Comparution et déclaration du sieur de LaChesnaye, marchand, avec ses livres et journaux, en conséquence de l'arrêt du Conseil du 5 novembre 1664

Transcription du texte avec orthographe modernisée : «Est comparu le sieur de Lachesnaie marchand assigné en vertu de l'ordonnance de ce conseil du jourd'hier qui a dit qu'il convenait avoir vendu ses souliers au prix contenus par les informations qu'il n'a peu les donner a meilleur marché à moins que d'y perdre son propre bien en considération du haut prix auquel se vend le castor en ce pays et du bas prix auquel il se vend en France qu'il n'a pas eu connaissance de l'arrêt dont est question qu'il avait seulement ouï-dire qu'il devait être signifié à tous les particuliers en leurs domiciles à qui on devait aussi donner un tarif pour être exposé dans les boutiques qu'eux étant habitants il a toujours cru avoir une disposition libre de son bien particulièrement employant ce qu'il gagne dans le pays et que toutes ses recherches n'avaient coutume d'être faites que contre des forains ledit Lachesnaie ayant aussi apporté ses livres et journaux au Conseil excepté un journal qu'il a promis apporter signé Charles Aubert de Lachesnaye.»
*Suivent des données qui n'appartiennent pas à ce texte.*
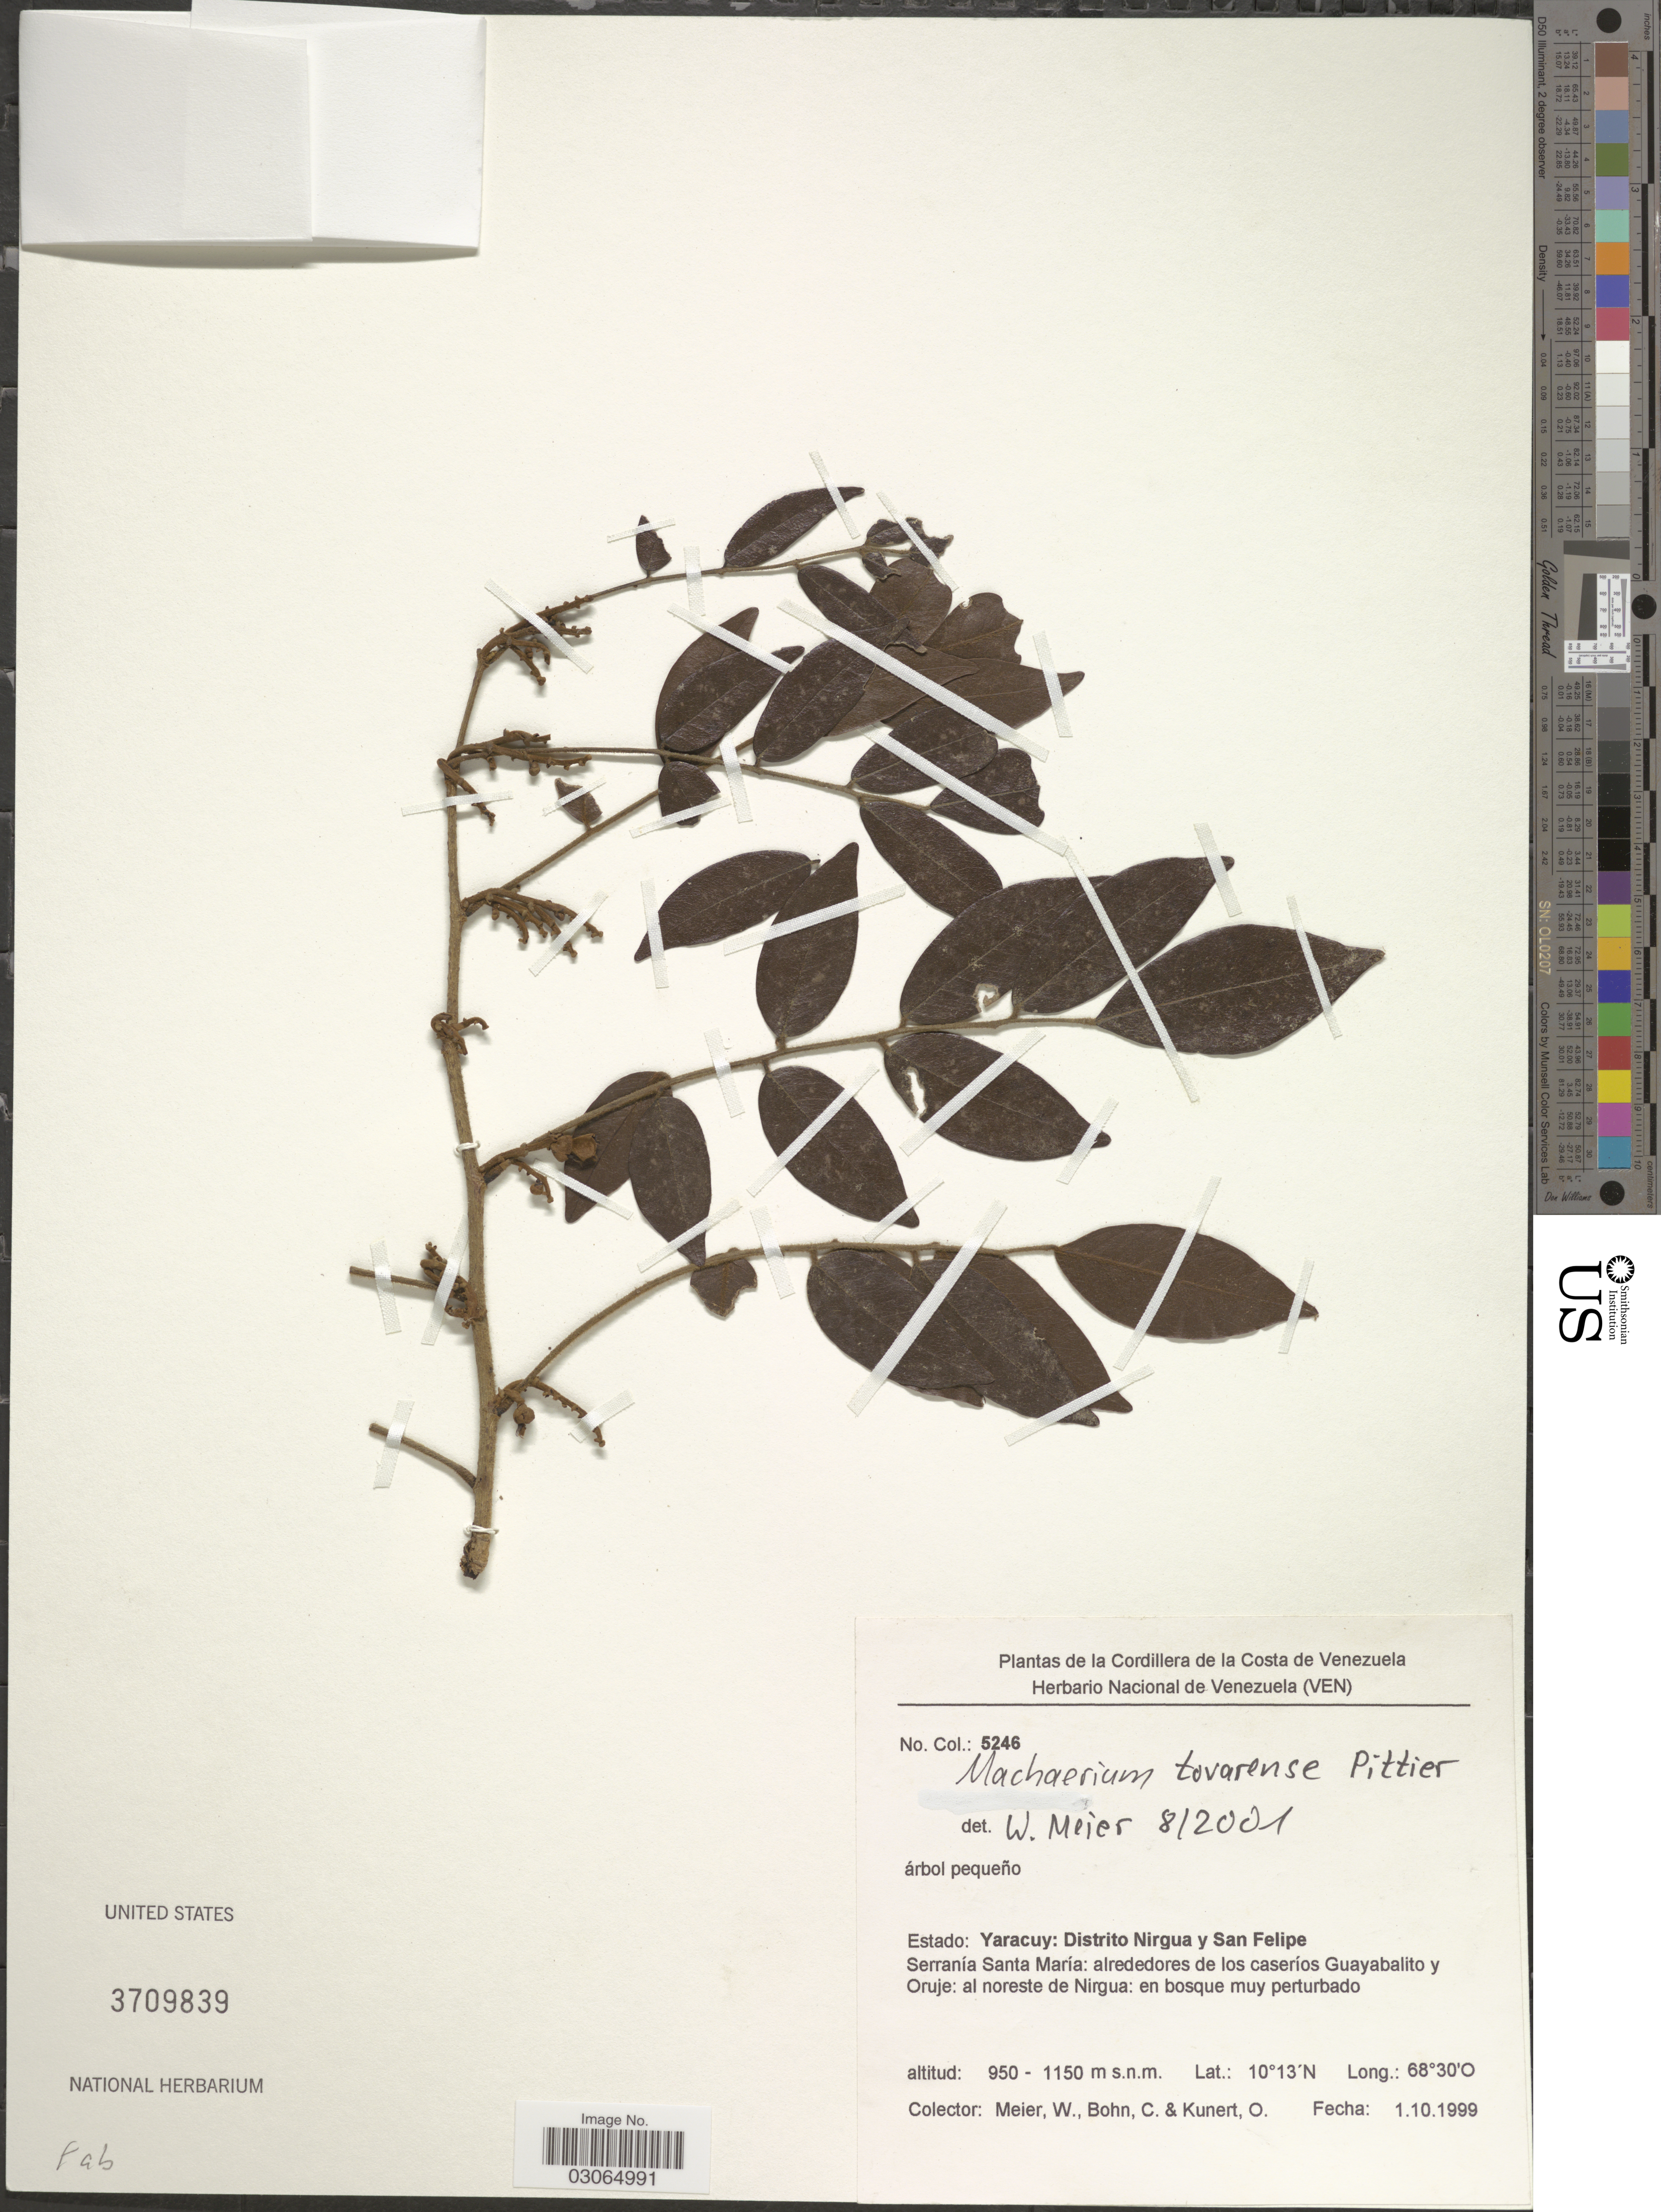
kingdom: Plantae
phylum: Tracheophyta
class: Magnoliopsida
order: Fabales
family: Fabaceae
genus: Machaerium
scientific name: Machaerium tovarense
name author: Pittier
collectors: W. Meier, C. Bohn & O. Kunert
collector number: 5246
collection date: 1999-10-01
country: Venezuela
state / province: Yaracuy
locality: Distrito Nirgua y San Felipe. Serranía Santa María: alrededores de los caseríos Guayabalito y Oruje: al noreste de Nirgua.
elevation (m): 950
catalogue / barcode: US 3709839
Arrêt ordonnant que la requête de Jacques Brunel et Pierre Gareau Saint-Onge demandant qu'un autre rapporteur que le sieur de la Martinière (Lamartinière) soit nommé en son absence soit jointe au procès, pour être procédé par le sieur de la Martinière, à présent de retour

Transcription du texte avec orthographe modernisée : «Du lundi premier juillet 1680. Le Conseil assemblé. Absents. Monsieur le gouverneur et Monsieur l'intendant étant en voyage. Sur le rapport fait à la Cour par le sieur de Tilly conseiller en icelle des requêtes à lui présentées par Jacques Brunel, et Pierre Garault Saintonge habitant de ce pays, tendantes pour les raisons y contenues, à ce qu'il fût subrogé quelqu'un des conseillers de cette Cour au lieu du sieur de La Martinière conseiller commissaire en cette partie attendu son absence pour les examiner et entendre sur le fait en question, et ouï le substitut du procureur général. Dit a été que ladite requête sera jointe au procès, pour être incessamment procédé à l'instruction d'icelui par ledit sieur de La Martinière présentement de retour, et être sur son rapport fait droit.»

Réception en appel de Jean Soulard, maître arquebusier de Québec, contre Louis Blanchard d'une requête rendue en la Prévôté de Québec le 18 juin 1680

Transcription du texte avec orthographe modernisée : «Vu par le Conseil la requête présentée en icelui par Jean Soulard maître arquebusier en cette ville, tendante à ce qu'il lui plaise le recevoir appelant de sentence à l'encontre de lui rendue en la prévôté de cette ville le dix-huit juin dernier au profit de Louis Blanchard, et donner audience sur icelui aux parties au premier jour, vu aussi ladite sentence attachée à ladite requête. Dit a été que ledit Soulard est reçu à son appel, permis à lui de faire intimer ledit Blanchard à certain et compétent jour, pour les parties ouïes leur être fait droit ainsi qu'il appartiendra.»